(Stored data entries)
▬▬▬

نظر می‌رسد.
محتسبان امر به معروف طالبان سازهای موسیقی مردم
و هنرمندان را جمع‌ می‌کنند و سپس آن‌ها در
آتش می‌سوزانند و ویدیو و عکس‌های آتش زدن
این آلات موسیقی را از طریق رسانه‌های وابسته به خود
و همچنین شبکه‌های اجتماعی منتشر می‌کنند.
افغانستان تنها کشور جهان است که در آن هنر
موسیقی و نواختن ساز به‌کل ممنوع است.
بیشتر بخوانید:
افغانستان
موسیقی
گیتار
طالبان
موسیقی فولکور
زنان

▬▬▬

* _WHAT IS REQUIRED_: Exactly as written, please output every entry.

* _EXERCISE OUTPUT_:
نظر می‌رسد.
محتسبان امر به معروف طالبان سازهای موسیقی مردم
و هنرمندان را جمع‌ می‌کنند و سپس آن‌ها در
آتش می‌سوزانند و ویدیو و عکس‌های آتش زدن
این آلات موسیقی را از طریق رسانه‌های وابسته به خود
و همچنین شبکه‌های اجتماعی منتشر می‌کنند.
افغانستان تنها کشور جهان است که در آن هنر
موسیقی و نواختن ساز به‌کل ممنوع است.
بیشتر بخوانید:
افغانستان
موسیقی
گیتار
طالبان
موسیقی فولکور
زنان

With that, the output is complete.